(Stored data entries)
■ ■ ■

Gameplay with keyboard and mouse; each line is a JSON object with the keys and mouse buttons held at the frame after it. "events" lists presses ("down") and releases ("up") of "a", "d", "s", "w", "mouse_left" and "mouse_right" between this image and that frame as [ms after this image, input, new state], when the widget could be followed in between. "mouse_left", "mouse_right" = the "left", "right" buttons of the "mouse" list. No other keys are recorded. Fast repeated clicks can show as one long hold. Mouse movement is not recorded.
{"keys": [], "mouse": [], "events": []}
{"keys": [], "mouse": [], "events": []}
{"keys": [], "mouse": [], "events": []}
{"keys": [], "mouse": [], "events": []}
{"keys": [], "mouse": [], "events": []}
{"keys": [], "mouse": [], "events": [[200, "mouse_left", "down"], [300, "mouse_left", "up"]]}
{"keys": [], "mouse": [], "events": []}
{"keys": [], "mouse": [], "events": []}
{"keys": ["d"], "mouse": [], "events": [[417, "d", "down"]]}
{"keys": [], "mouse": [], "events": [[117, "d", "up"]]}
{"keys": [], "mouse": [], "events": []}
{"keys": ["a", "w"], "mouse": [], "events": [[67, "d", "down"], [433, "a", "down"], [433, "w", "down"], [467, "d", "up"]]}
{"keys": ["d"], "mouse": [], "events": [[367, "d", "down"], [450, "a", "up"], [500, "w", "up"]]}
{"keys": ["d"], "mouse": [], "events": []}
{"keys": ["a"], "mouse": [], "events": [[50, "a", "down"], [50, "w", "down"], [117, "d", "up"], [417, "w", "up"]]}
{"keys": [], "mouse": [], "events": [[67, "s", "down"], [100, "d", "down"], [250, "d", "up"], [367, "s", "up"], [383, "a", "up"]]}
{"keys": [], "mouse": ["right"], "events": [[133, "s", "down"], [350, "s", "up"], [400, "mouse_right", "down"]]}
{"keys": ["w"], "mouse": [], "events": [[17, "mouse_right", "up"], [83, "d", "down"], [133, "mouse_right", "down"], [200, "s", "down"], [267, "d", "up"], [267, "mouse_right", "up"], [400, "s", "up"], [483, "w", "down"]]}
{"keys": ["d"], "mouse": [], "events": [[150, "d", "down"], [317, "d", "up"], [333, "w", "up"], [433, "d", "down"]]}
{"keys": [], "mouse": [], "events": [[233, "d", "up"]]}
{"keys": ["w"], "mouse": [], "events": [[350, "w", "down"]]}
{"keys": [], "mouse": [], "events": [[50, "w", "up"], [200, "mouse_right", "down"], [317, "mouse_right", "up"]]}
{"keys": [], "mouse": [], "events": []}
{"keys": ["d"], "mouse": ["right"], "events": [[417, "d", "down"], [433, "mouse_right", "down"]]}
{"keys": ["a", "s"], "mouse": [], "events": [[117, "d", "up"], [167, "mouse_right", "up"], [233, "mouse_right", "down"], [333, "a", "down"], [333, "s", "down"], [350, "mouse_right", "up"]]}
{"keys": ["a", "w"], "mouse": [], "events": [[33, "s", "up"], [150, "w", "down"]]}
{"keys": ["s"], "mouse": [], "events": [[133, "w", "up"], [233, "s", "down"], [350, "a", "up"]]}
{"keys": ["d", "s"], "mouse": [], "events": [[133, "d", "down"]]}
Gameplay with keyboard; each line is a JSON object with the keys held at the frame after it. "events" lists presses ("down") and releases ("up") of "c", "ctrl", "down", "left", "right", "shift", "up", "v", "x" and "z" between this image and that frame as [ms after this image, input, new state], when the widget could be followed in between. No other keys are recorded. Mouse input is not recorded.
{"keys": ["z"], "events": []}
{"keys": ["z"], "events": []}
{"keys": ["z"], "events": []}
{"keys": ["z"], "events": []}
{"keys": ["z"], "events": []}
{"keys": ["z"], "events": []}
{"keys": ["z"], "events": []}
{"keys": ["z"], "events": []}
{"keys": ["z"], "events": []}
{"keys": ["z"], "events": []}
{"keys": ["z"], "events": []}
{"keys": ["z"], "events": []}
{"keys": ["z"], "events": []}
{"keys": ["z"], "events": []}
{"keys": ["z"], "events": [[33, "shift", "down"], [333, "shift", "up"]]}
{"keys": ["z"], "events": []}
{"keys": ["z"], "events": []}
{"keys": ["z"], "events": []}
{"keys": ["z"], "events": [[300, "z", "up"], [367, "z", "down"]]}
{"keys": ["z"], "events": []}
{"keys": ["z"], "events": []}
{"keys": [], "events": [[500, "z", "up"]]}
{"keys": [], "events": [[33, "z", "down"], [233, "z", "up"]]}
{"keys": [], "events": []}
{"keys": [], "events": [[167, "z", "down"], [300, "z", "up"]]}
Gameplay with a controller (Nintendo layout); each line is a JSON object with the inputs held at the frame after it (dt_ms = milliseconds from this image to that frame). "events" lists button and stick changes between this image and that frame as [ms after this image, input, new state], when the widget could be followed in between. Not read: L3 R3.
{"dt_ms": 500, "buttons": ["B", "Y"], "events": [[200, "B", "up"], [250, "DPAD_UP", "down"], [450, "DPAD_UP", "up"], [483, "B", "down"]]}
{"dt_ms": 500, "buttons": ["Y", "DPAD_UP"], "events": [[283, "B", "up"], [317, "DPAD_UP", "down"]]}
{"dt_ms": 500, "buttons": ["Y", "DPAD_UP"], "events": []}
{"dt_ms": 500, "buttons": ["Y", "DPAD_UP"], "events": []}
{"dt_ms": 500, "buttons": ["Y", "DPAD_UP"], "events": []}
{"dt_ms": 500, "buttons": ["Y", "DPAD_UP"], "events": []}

■ ■ ■

» **What needs to be done**: Read through the entries, then copy every line where the string "when" is found.

» **Answer section**:
Gameplay with keyboard and mouse; each line is a JSON object with the keys and mouse buttons held at the frame after it. "events" lists presses ("down") and releases ("up") of "a", "d", "s", "w", "mouse_left" and "mouse_right" between this image and that frame as [ms after this image, input, new state], when the widget could be followed in between. "mouse_left", "mouse_right" = the "left", "right" buttons of the "mouse" list. No other keys are recorded. Fast repeated clicks can show as one long hold. Mouse movement is not recorded.
Gameplay with keyboard; each line is a JSON object with the keys held at the frame after it. "events" lists presses ("down") and releases ("up") of "c", "ctrl", "down", "left", "right", "shift", "up", "v", "x" and "z" between this image and that frame as [ms after this image, input, new state], when the widget could be followed in between. No other keys are recorded. Mouse input is not recorded.
Gameplay with a controller (Nintendo layout); each line is a JSON object with the inputs held at the frame after it (dt_ms = milliseconds from this image to that frame). "events" lists button and stick changes between this image and that frame as [ms after this image, input, new state], when the widget could be followed in between. Not read: L3 R3.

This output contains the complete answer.